De Surinaamse president Jennifer Geerlings-Simons haalde in de VN fel uit naar de meest vervuilende landen ter wereld. Volgens haar moeten die bijdragen aan het behoud van het Surinaamse regenwoud, want het land kan dat niet alleen. Dat meldt De Morgen.
In haar speech benadrukte ze dat Suriname het, vergeleken met de rest van de wereld, uitzonderlijk goed doet. ‘Onze bossen staan er goed bij. Meer dan 90 procent van ons land is bedekt met regenwoud. Dit maakt Suriname het meest beboste land ter wereld’, aldus Geerlings-Simons.
Suriname behoort samen met Bhutan en Panama tot het zeldzame gezelschap van ‘koolstofnegatieve landen’. Landen die meer koolstof opnemen dan uitstoten. Daar is de president trots op, maar ze benadrukte: ‘Trots alleen betaalt de rekeningen niet en draagt niet bij aan de inheemse en tribale gemeenschappen.’
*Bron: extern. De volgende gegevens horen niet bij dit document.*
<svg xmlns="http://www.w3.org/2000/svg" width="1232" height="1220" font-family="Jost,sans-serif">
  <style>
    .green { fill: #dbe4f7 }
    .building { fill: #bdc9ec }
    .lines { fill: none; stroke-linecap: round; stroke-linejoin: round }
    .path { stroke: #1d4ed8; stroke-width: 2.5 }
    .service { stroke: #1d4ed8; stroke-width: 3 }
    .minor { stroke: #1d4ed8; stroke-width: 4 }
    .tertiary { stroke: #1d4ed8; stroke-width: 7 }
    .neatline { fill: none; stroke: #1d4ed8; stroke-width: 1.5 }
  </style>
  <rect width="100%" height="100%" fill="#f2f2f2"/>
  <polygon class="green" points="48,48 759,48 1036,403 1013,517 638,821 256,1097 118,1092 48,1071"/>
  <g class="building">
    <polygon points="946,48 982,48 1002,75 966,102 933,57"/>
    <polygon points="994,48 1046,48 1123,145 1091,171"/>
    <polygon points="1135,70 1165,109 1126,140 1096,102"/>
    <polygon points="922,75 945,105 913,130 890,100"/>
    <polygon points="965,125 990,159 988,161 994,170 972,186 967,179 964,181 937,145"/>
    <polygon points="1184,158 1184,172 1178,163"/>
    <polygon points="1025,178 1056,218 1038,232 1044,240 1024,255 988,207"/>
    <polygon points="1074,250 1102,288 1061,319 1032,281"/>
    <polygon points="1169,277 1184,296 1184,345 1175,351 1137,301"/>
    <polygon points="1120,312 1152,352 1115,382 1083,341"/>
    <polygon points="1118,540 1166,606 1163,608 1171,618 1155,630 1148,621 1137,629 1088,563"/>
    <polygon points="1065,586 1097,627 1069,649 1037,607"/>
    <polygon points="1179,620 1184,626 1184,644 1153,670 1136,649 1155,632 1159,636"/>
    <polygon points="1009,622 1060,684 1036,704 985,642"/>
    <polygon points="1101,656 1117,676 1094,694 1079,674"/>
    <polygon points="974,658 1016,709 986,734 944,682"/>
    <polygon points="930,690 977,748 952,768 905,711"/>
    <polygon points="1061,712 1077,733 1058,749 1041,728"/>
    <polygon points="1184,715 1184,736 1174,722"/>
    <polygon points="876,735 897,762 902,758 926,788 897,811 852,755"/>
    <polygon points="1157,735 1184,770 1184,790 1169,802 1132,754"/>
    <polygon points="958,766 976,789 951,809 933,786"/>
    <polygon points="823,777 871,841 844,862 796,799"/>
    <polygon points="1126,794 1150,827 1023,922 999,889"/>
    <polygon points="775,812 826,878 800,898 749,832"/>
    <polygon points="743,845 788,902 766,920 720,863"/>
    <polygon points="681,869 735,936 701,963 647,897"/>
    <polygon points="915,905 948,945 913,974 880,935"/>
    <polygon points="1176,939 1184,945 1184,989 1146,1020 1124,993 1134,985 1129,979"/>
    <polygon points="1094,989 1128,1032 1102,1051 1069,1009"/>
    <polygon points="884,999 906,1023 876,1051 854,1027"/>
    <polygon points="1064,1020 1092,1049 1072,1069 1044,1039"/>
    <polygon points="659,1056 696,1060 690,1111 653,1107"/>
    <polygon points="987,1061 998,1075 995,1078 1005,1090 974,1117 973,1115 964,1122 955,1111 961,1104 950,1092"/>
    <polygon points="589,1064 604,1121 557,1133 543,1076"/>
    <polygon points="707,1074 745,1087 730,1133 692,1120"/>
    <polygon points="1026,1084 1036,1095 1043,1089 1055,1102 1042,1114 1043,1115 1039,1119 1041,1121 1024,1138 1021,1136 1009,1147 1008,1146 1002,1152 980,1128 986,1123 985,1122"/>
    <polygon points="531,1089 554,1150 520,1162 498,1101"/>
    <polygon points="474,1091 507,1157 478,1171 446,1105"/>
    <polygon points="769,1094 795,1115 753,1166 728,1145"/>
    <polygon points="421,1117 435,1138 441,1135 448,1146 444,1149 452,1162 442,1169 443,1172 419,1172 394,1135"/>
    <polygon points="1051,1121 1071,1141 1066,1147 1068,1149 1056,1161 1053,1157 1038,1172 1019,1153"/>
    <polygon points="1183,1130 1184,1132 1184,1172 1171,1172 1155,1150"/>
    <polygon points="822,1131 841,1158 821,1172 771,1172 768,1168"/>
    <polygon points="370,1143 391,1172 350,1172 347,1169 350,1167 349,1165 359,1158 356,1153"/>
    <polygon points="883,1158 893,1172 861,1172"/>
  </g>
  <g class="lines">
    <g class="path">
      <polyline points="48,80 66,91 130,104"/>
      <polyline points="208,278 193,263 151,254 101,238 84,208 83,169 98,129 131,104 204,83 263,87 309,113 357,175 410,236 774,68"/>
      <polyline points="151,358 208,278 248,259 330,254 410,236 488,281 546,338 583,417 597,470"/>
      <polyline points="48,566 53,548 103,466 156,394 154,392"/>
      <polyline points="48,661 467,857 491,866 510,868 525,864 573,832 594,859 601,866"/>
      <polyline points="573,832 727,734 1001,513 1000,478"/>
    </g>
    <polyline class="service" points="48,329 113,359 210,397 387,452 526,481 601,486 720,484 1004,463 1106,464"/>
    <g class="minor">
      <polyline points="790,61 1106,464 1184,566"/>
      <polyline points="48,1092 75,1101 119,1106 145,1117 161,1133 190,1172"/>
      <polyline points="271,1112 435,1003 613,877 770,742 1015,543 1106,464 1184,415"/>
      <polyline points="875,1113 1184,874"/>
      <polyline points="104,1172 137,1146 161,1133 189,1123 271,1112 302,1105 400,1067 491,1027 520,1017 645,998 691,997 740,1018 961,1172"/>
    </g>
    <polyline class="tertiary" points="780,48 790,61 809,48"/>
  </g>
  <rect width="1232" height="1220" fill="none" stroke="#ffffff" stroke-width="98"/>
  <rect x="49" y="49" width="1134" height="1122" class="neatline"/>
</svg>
De Surinaamse bossen worden bovendien bedreigd door de zoektocht naar grondstoffen zoals goud, diamant en bauxiet. ‘We zullen moeilijke keuzes moeten maken. We willen onze bosbedekking op minimaal 90 procent houden, maar dat kunnen we niet alleen’, zei Geerlings-Simons. Ze riep de internationale gemeenschap op om mee te betalen aan de financiering van duurzame infrastructuur.
De vraag is of de grootste vervuilers, China, de VS, India en Rusland, bereid zullen zijn mee te doen. Klimaatbelangen leggen vaak het onderspit tegen politieke en economische belangen van autoritaire machthebbers.